### EXERCISE INSTRUCTIONS
Arrange the taxonomy lines from all the entries as a single numbered list, skipping any blank lines and omitting the pictures.

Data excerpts
- - -

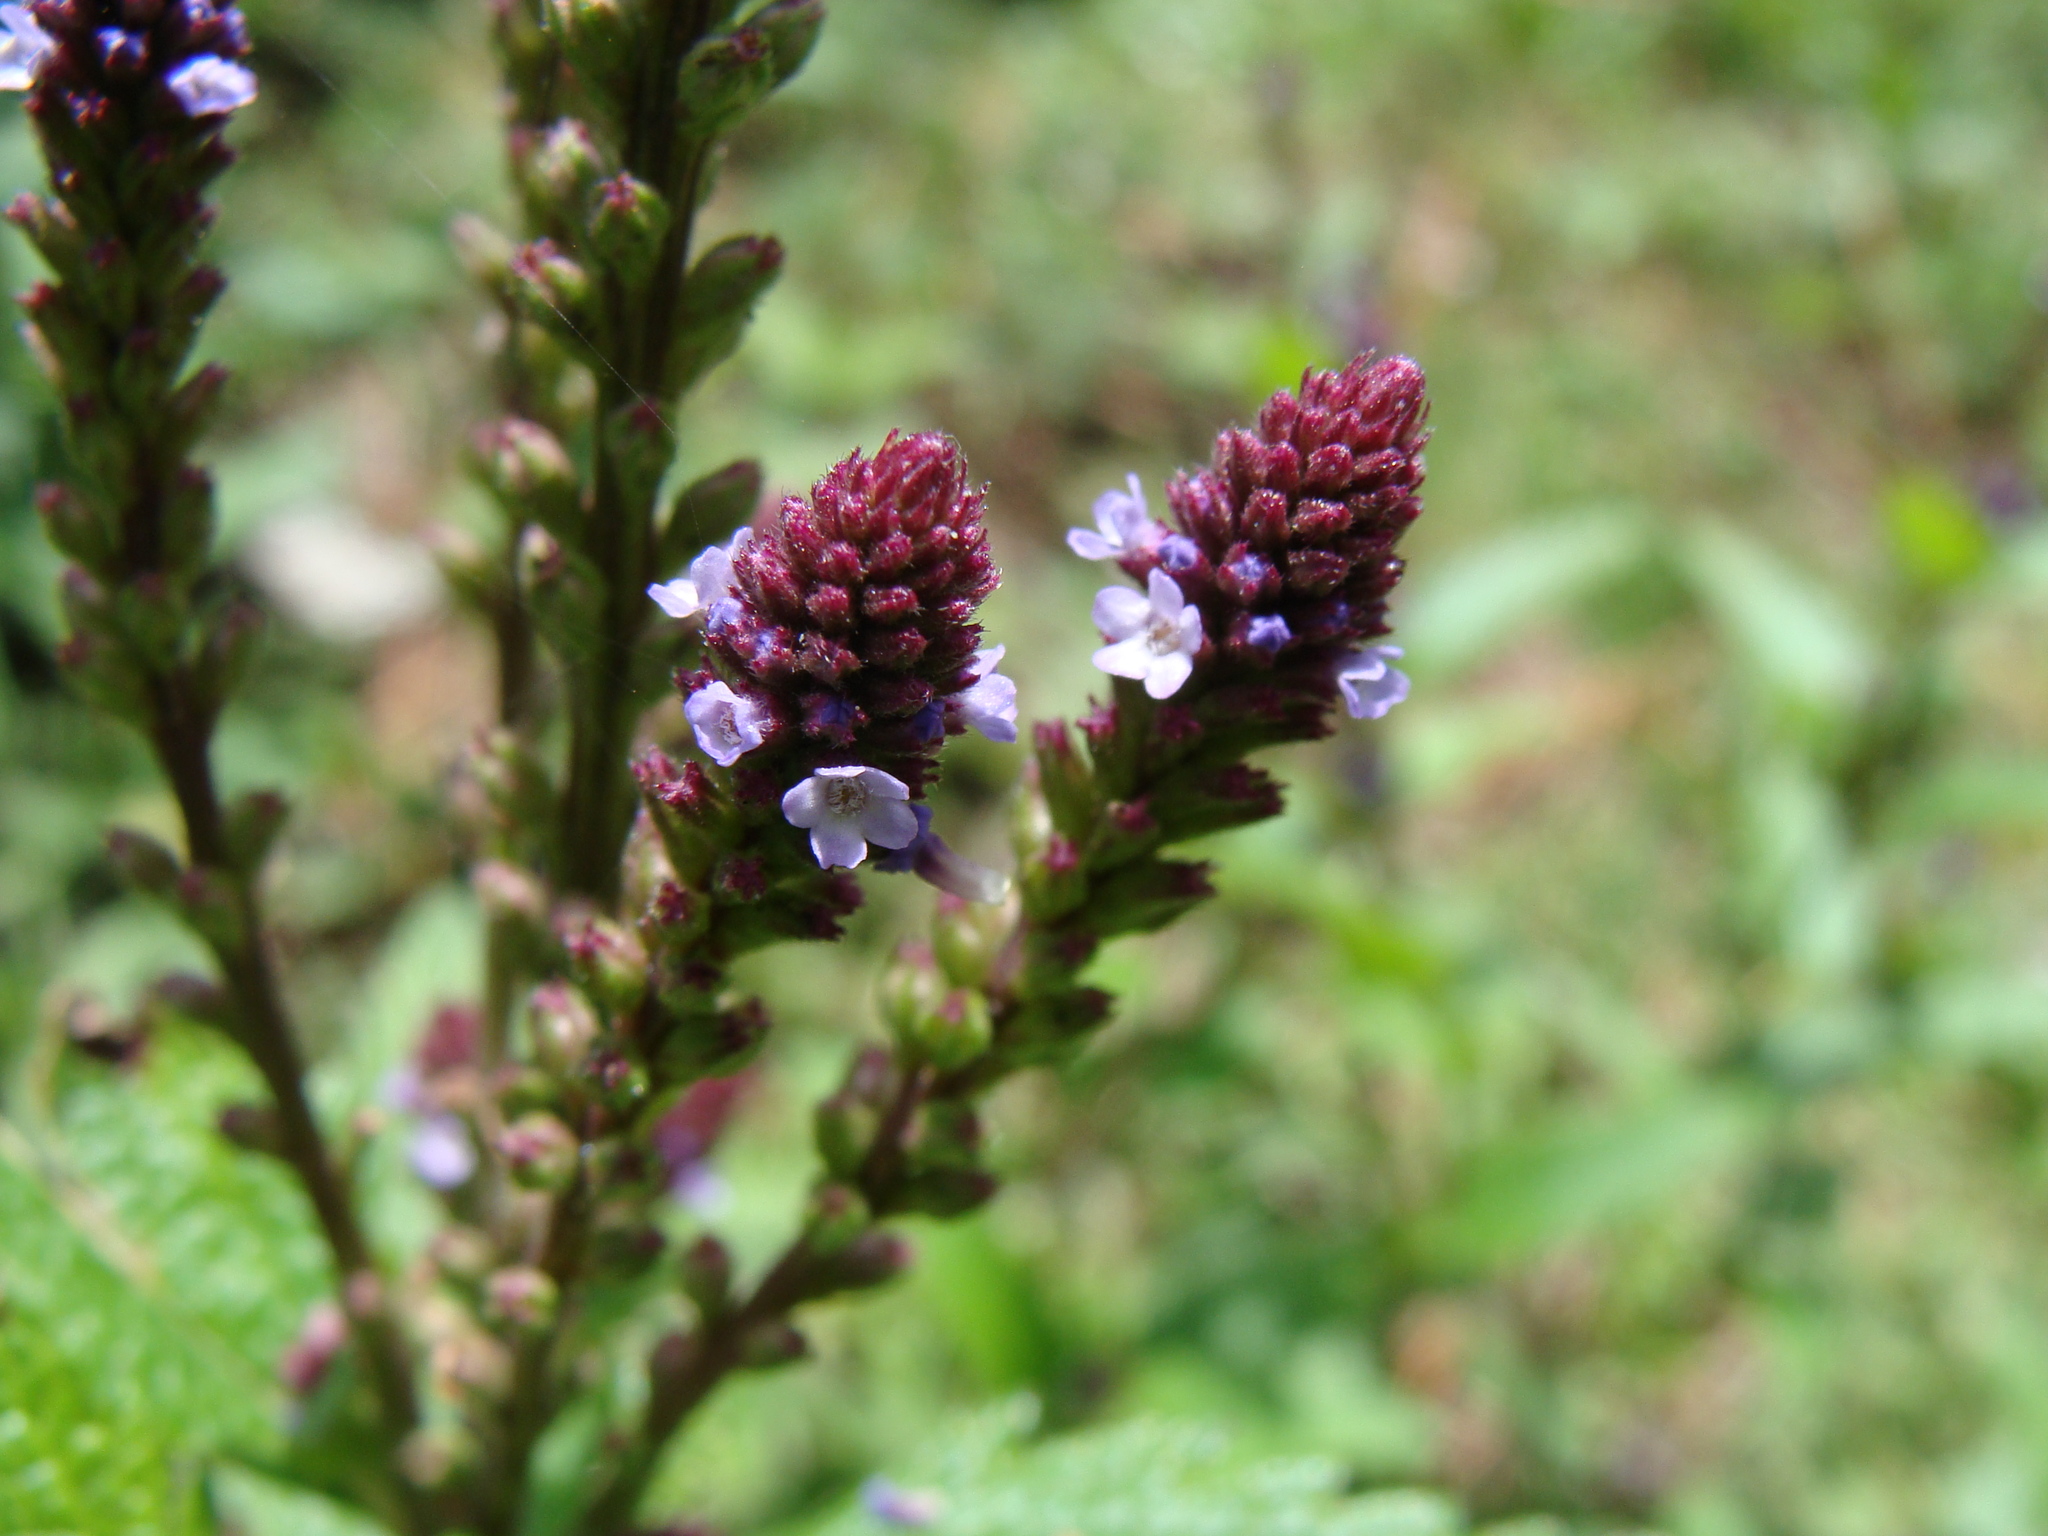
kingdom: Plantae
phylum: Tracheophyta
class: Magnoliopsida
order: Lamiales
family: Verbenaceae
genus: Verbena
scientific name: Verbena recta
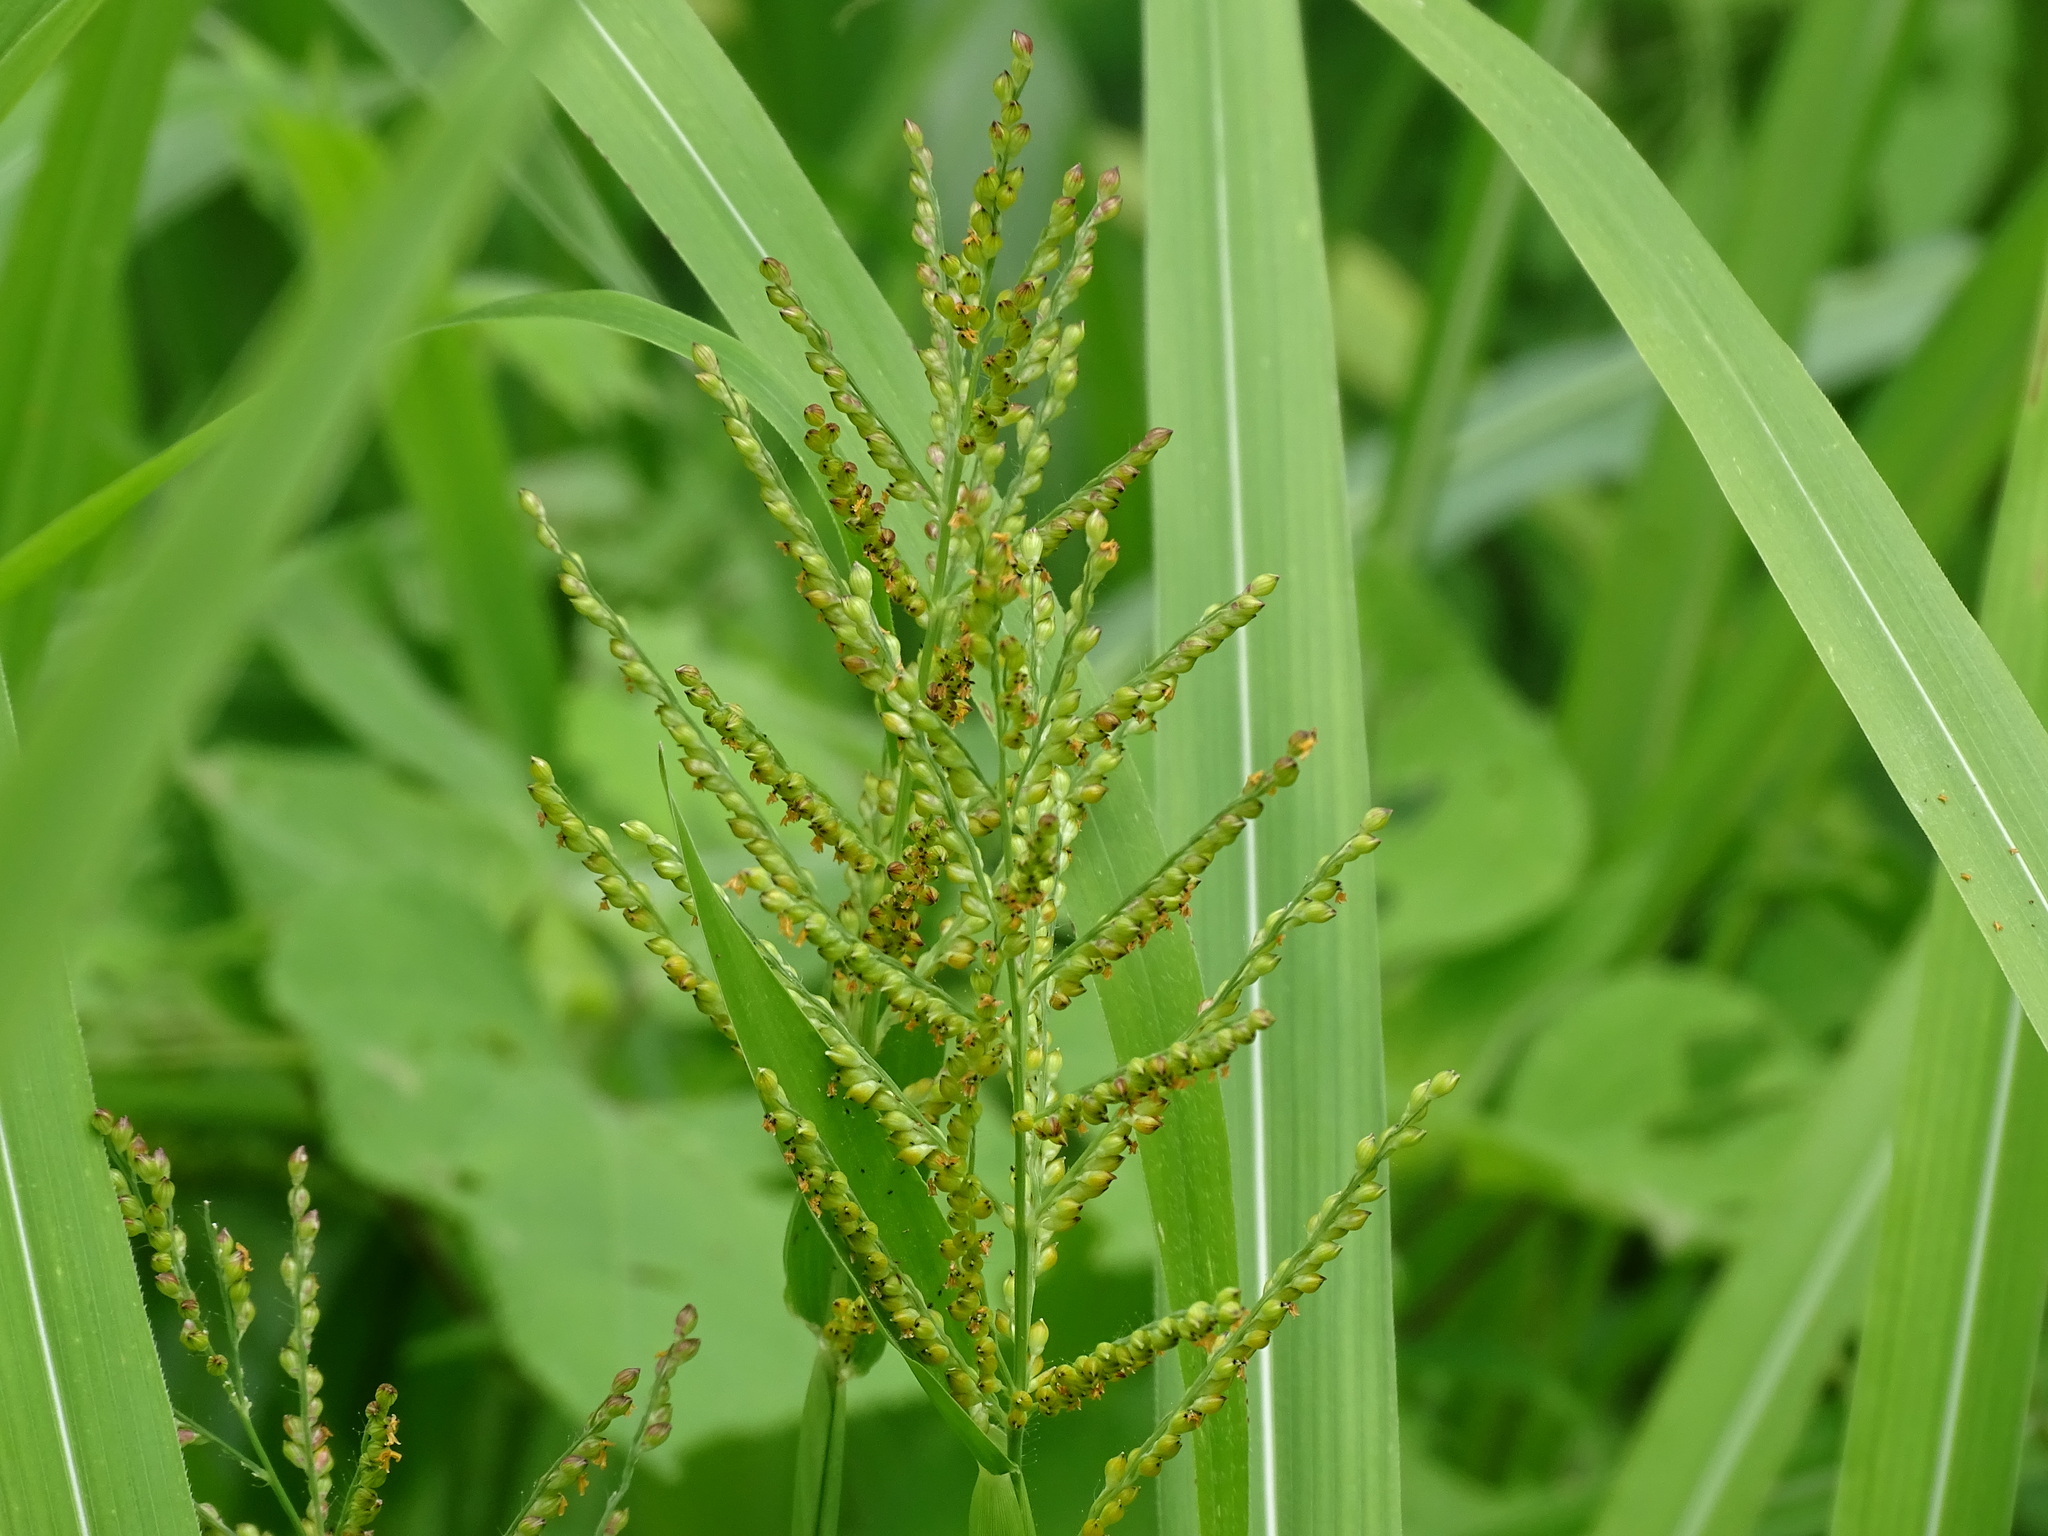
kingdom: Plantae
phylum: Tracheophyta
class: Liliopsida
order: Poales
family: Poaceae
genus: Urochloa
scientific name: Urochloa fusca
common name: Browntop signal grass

- - -

### TASK ANSWER
1. kingdom: Plantae
2. phylum: Tracheophyta
3. class: Magnoliopsida
4. order: Lamiales
5. family: Verbenaceae
6. genus: Verbena
7. scientific name: Verbena recta
8. kingdom: Plantae
9. phylum: Tracheophyta
10. class: Liliopsida
11. order: Poales
12. family: Poaceae
13. genus: Urochloa
14. scientific name: Urochloa fusca
15. common name: Browntop signal grass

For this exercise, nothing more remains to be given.